To the Fountain of Valchinsa

 Ye clear & sparkling streams,
 Warmed by the sunny beams,
Through whose transparent crystal Laura play’d;
 Ye boughs, that deck the grove,
 Where Spring her chaplets wove,
While Laura lay beneath the quivering shade;
 Sweet herbs, & blooming flowers
 That crown yon vernal bowers
Forever fatal, yet forever dear:
 And ye, that heard my sighs
 When first she charmed my eyes,
Soft breathing gales, my dying accents hear.
 If heaven has fix’d my doom,
 That love must quite consume
My bursting heart, & close my eyes in death;
 Ah! grant this slight request,
 That here my urn may rest
When to its mansion flies my vital breath.
 This pleasing hope will smooth
 My anxious mind, & sooth
The pangs of that inevitable hour;
 My spirit will not grieve
 Her mortal vale to leave
In these calm shades, and this enchanting bower.
 Haply the guilty maid
 Through yon accustom’d glade
To my sad tomb will take her lonely way,
 Where first her beauty’s light
 O’erpower’d my dazzled sight,
When love on this fair border bad me stray:
 There sorrowing shall she see,
 Beneath an aged tree,
Her true but hapless lover’s lowly bier;
 Too late her tender sighs
 Shall melt the pitying skies,
And her soft veil shall hide the gushing tear.
 O! well-remember’d day,
 When on yon bank she lay
Meek in her pride, and in her rigour mild;
 The young & blooming flowers,
 Falling in fragrant showers,
Shone on her neck, and on [her] Bosom smil’d:
 Some on her mantle hung,
 Some in her locks were strung,
Like orient gems in rings of flaming gold;
 Some in a spicy cloud
 Descending, call’d aloud
“Here love & youth the reins of empire hold.”

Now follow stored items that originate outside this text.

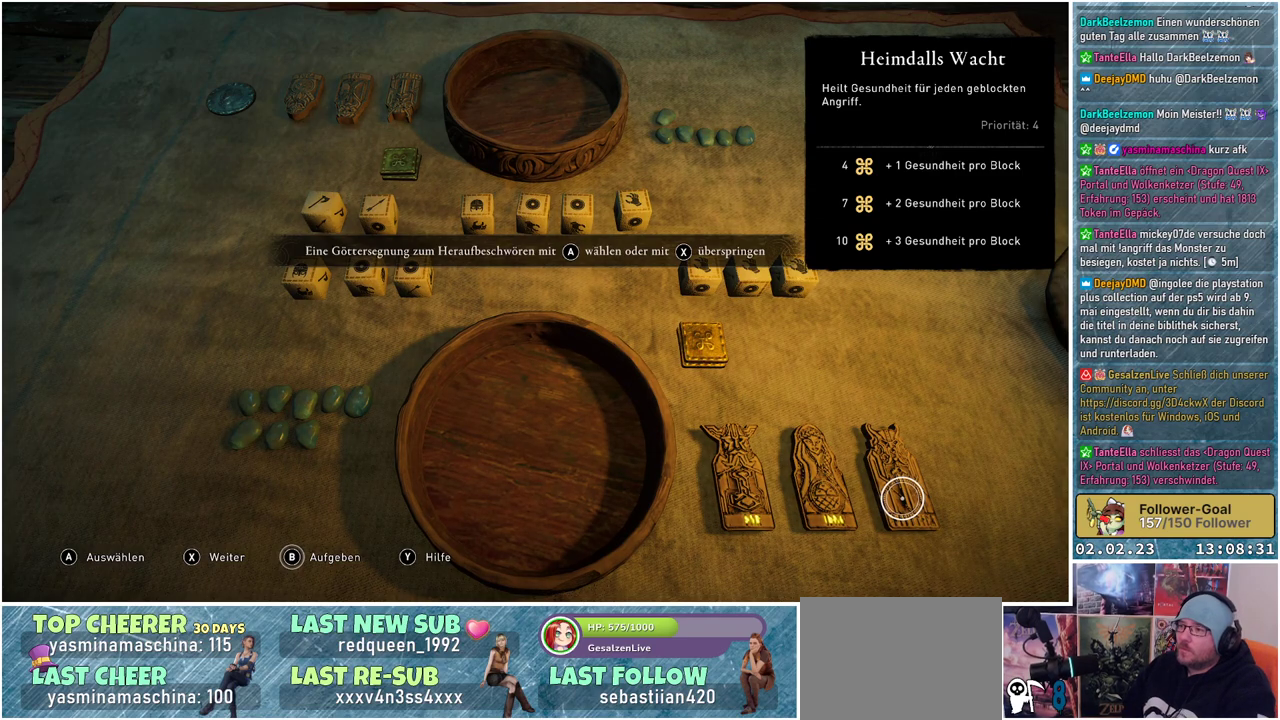
{"buttons": [], "left_stick": "up", "right_stick": "center", "events": [[116, "left_stick", "up"]]}
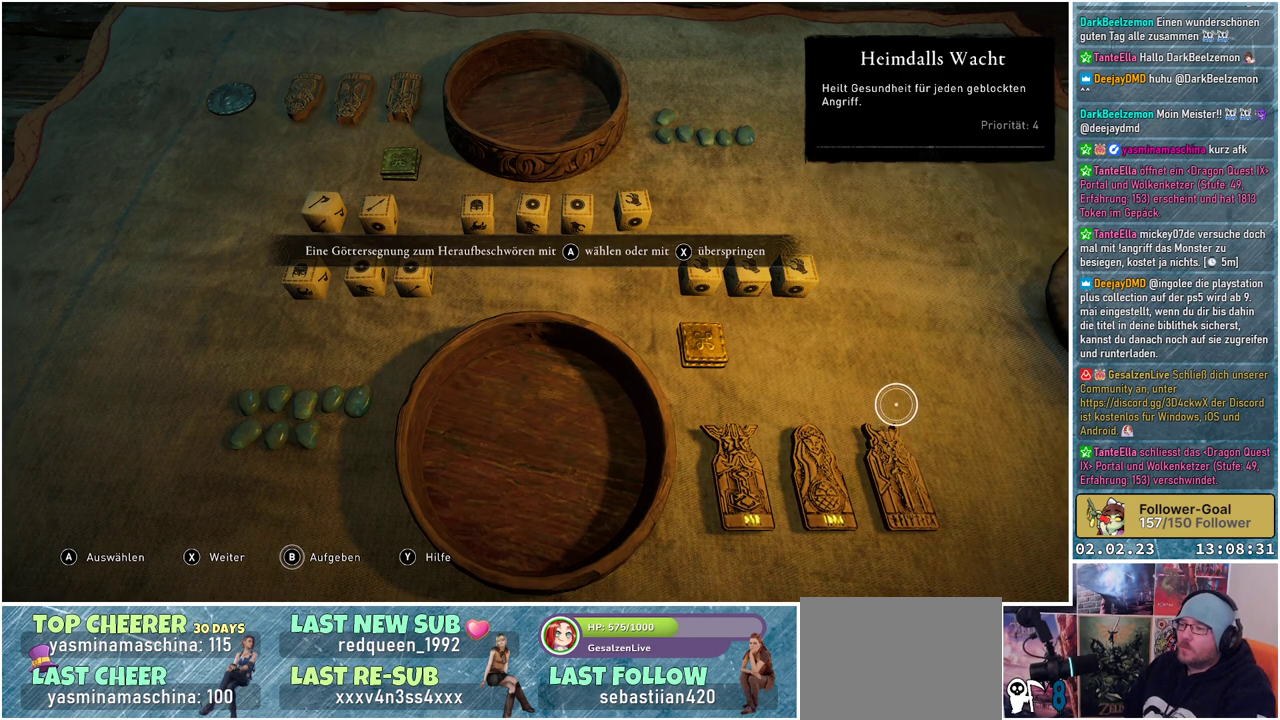
{"buttons": [], "left_stick": "down", "right_stick": "center", "events": [[234, "left_stick", "center"], [334, "left_stick", "down"]]}
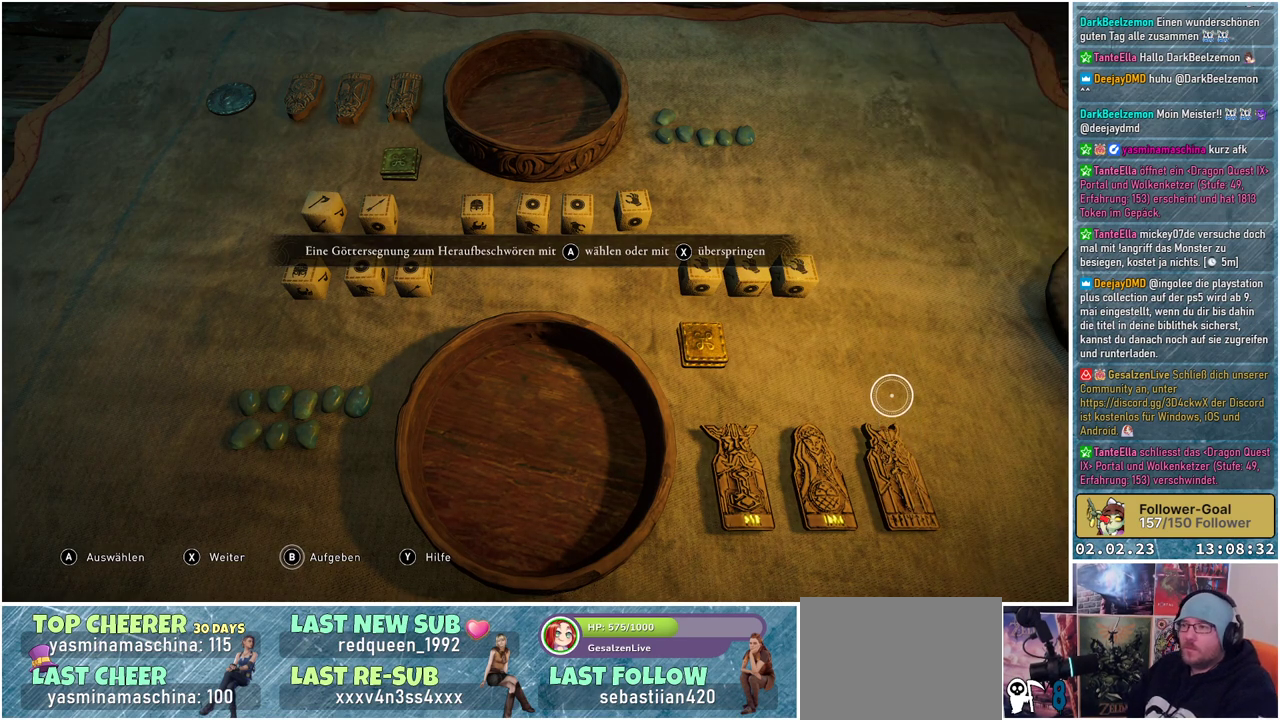
{"buttons": [], "left_stick": "center", "right_stick": "center", "events": [[217, "left_stick", "center"]]}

 I view’d the heavenly maid,
 And, rapt in wonder, said
“The groves of Eden gave this angel birth;”
 Her look, her voice, her smile,
 That might all heaven beguile,
Wafted my soul above the realms of earth:
 The star-bespangled skies
 Were open’d to my eyes;
Sighing I said, “Whence rose this glittering scene?”
 Since that auspicious hour,
 This bank, and od’rous bower,
My morning couch, & evening haunt has been.
 Well may’st thou blush, my song,
 To leave the rural throng,
And fly thus artless to my Laura’s ear;
 But were thy poet’s fire
 Ardent as his desire,
Thou wert a song that heaven might stoop to hear.